Заремба отметил, что он мгновенно потел при малейшей нестыковке с его отработанными планами. Нет, он не из КГБ, там таких не держали. Он в самом деле из Кремля.
— Меня это не касается, — снова не согласился подполковник с методом, по которому отбирали кандидатов. — Может кому-то и нужны молчуны, а мне — профессионалы. А там пусть хоть арии поют, хоть «Лебединое озеро» танцуют.
— Отчаянный. Говорит и делает, — выдал последний аргумент собеседник.
— Ладно, посмотрим. Эти двое? — указал спецназовец взглядом на оставшихся парней.
— Левый — капитан Юра Работяжев. Минер: ставит, снимает, подрывает.
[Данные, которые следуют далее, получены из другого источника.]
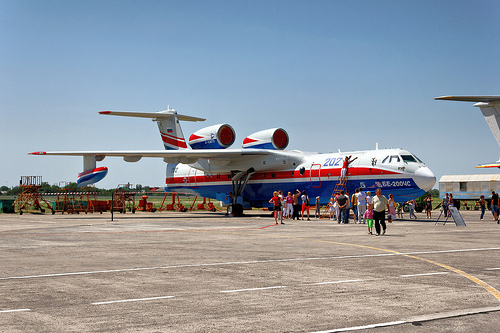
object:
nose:
[412, 165, 437, 192]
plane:
[25, 102, 437, 219]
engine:
[241, 125, 291, 150]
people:
[267, 189, 286, 225]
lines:
[72, 253, 417, 276]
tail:
[430, 92, 498, 149]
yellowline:
[304, 236, 499, 327]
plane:
[431, 87, 499, 171]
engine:
[185, 121, 237, 149]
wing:
[427, 92, 499, 102]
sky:
[46, 16, 446, 66]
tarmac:
[8, 205, 495, 331]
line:
[215, 285, 287, 294]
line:
[313, 275, 370, 287]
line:
[400, 267, 447, 277]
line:
[91, 292, 171, 304]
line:
[0, 306, 30, 315]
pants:
[370, 207, 387, 234]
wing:
[98, 109, 173, 119]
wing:
[176, 113, 205, 123]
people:
[334, 189, 350, 225]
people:
[360, 202, 376, 235]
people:
[283, 190, 298, 221]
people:
[299, 188, 311, 221]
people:
[312, 194, 324, 219]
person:
[289, 188, 304, 221]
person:
[369, 187, 391, 237]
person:
[349, 187, 364, 225]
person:
[279, 196, 290, 221]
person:
[421, 192, 434, 220]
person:
[403, 197, 421, 220]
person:
[223, 190, 238, 214]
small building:
[433, 173, 498, 200]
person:
[353, 185, 372, 225]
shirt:
[270, 195, 284, 206]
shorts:
[270, 203, 284, 212]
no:
[14, 62, 496, 142]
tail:
[95, 102, 209, 134]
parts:
[5, 230, 492, 333]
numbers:
[321, 156, 332, 167]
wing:
[24, 145, 242, 158]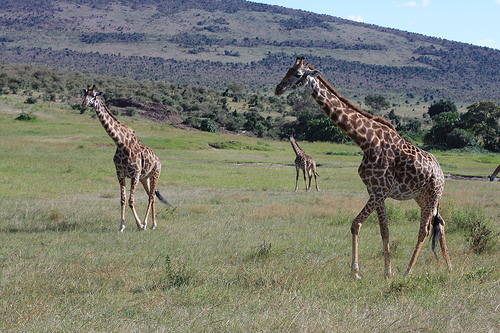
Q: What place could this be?
A: It is a plain.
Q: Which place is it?
A: It is a plain.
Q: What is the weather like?
A: It is clear.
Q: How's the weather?
A: It is clear.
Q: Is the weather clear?
A: Yes, it is clear.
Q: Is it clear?
A: Yes, it is clear.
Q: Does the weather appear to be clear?
A: Yes, it is clear.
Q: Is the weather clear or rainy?
A: It is clear.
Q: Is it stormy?
A: No, it is clear.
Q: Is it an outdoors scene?
A: Yes, it is outdoors.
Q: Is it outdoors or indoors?
A: It is outdoors.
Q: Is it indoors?
A: No, it is outdoors.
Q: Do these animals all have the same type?
A: Yes, all the animals are giraffes.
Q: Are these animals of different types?
A: No, all the animals are giraffes.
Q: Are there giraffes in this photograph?
A: Yes, there is a giraffe.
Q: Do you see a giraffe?
A: Yes, there is a giraffe.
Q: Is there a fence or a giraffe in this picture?
A: Yes, there is a giraffe.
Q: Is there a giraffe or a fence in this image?
A: Yes, there is a giraffe.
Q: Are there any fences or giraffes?
A: Yes, there is a giraffe.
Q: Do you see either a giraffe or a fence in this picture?
A: Yes, there is a giraffe.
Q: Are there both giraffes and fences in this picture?
A: No, there is a giraffe but no fences.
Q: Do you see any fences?
A: No, there are no fences.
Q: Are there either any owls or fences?
A: No, there are no fences or owls.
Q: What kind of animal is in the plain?
A: The animal is a giraffe.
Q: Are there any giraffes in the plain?
A: Yes, there is a giraffe in the plain.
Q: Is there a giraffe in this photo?
A: Yes, there is a giraffe.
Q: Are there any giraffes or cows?
A: Yes, there is a giraffe.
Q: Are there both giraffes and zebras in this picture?
A: No, there is a giraffe but no zebras.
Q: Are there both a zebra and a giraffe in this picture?
A: No, there is a giraffe but no zebras.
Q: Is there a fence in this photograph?
A: No, there are no fences.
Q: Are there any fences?
A: No, there are no fences.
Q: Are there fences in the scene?
A: No, there are no fences.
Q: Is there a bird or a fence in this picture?
A: No, there are no fences or birds.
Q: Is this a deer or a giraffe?
A: This is a giraffe.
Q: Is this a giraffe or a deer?
A: This is a giraffe.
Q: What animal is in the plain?
A: The giraffe is in the plain.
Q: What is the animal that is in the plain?
A: The animal is a giraffe.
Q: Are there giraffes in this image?
A: Yes, there is a giraffe.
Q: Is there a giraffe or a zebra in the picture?
A: Yes, there is a giraffe.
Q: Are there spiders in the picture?
A: No, there are no spiders.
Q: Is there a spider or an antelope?
A: No, there are no spiders or antelopes.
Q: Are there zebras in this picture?
A: No, there are no zebras.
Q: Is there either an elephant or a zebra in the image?
A: No, there are no zebras or elephants.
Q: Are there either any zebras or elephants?
A: No, there are no zebras or elephants.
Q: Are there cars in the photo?
A: No, there are no cars.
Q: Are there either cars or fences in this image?
A: No, there are no cars or fences.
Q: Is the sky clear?
A: Yes, the sky is clear.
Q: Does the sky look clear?
A: Yes, the sky is clear.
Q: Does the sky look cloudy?
A: No, the sky is clear.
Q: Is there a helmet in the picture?
A: No, there are no helmets.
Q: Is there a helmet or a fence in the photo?
A: No, there are no helmets or fences.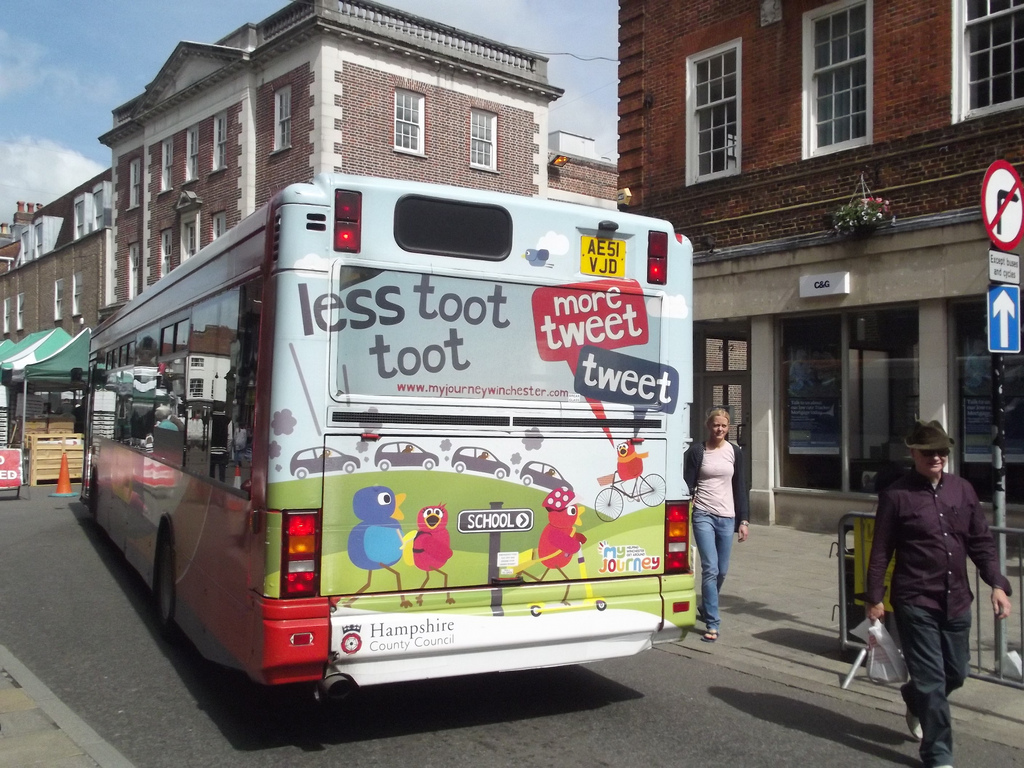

Был контужен в Таджикистане. Второй — Игорь Чачух, бывший летчик. Но… — опередил он новое недовольство спецназовца, — кандидат по всем немыслимым видам спорта. После увольнения в запас сам обивал пороги военкомата: призовите хоть куда-нибудь. Свой человек.
— Меня представите вы?
— Да, пойдемте.
Группа встретила их внешне равнодушно, хотя взоры подчиненных сошлись на Зарембе еще до того, как его представили. Командир — он и щит твой, и меч. Награда и взыскание. Будущее. Кучер твоих нервов. С кем поведешься, от того и наберешься. Пословица старинная, наверняка по другому поводу придуманная, но для армии более всего подходящая. Единственная оговорка — командира не выбирают, его всучивают как конфетку в неизвестной обертке: что-то есть, а вкус и сорт пока неизвестны…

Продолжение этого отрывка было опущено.